Stage V: Resource Maturity

The greatest concerns of a company entering this stage are, first, to consolidate and control the financial gains brought on by rapid growth and, second, to retain the advantages of small size, including flexibility of response and the entrepreneurial spirit. The corporation must expand the management force fast enough to eliminate the inefficiencies that growth can produce and professionalize the company by use of such tools as budgets, strategic planning, management by objectives, and standard cost systems—and do this without stifling its entrepreneurial qualities.

A company in Stage V has the staff and financial resources to engage in detailed operational and strategic planning.

         I.The management is decentralized, adequately staffed, and experienced.
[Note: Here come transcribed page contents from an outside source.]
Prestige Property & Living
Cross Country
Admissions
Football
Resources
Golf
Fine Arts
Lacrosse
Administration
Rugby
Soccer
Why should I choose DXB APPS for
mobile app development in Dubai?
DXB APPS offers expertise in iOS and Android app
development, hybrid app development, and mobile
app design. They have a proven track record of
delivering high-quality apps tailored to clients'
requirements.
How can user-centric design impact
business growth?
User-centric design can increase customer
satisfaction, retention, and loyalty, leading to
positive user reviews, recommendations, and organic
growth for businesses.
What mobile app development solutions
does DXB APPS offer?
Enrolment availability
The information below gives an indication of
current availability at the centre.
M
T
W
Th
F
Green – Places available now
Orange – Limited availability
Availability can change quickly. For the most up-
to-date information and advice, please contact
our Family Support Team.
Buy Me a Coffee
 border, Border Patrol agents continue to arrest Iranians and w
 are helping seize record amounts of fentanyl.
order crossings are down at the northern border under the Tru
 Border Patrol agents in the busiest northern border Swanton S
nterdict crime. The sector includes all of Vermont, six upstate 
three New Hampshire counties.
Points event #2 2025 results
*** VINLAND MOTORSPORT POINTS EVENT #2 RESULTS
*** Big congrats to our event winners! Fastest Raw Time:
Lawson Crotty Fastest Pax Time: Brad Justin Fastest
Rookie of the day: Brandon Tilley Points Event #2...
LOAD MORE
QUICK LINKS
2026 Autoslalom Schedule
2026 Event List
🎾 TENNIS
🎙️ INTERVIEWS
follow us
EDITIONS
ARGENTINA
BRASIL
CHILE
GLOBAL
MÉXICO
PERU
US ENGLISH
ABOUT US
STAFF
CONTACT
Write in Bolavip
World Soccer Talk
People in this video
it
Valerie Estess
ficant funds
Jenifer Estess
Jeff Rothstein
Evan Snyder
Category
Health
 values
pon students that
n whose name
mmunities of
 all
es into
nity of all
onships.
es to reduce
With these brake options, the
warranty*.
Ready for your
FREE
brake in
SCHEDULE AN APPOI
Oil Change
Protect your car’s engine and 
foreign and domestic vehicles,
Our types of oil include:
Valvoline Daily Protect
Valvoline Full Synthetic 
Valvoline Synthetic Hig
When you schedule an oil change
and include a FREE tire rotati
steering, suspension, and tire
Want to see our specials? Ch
        II.And systems are extensive and well developed.

      III.The owner and the business are quite separate, both financially and operationally.

      IV.The company has now arrived.

       V.It has the advantages of size, financial resources, and managerial talent.

      VI.If it can preserve its entrepreneurial spirit, it will be a formidable force in the market.

    VII.Growth environmental change first.



Key Management Factors

Several factors, which change in importance as the business grows and develops, are prominent in determining ultimate success or failure.

1. Financial resources, including cash and borrowing power.

2. Personnel resources, relating to numbers, depth, and quality of people, particularly at the management and staff levels.

3. Systems resources, in terms of the degree of sophistication of both information and planning and control systems.

4. Business resources, including customer relations, market share, supplier relations, manufacturing and distribution processes, technology and reputation, all of which give the company a position in its industry and market.

The four factors that relate to the owner are as follows:

1. Owner’s goals for himself or herself and for the business.

2. Owner’s operational abilities in doing important jobs such as marketing, inventing, producing, and managing distribution.

3. Owner’s managerial ability and willingness to delegate responsibility and to manage the activities of others.

4. Owner’s strategic abilities for looking beyond the present and matching the strengths and weaknesses of the company with his or her goals.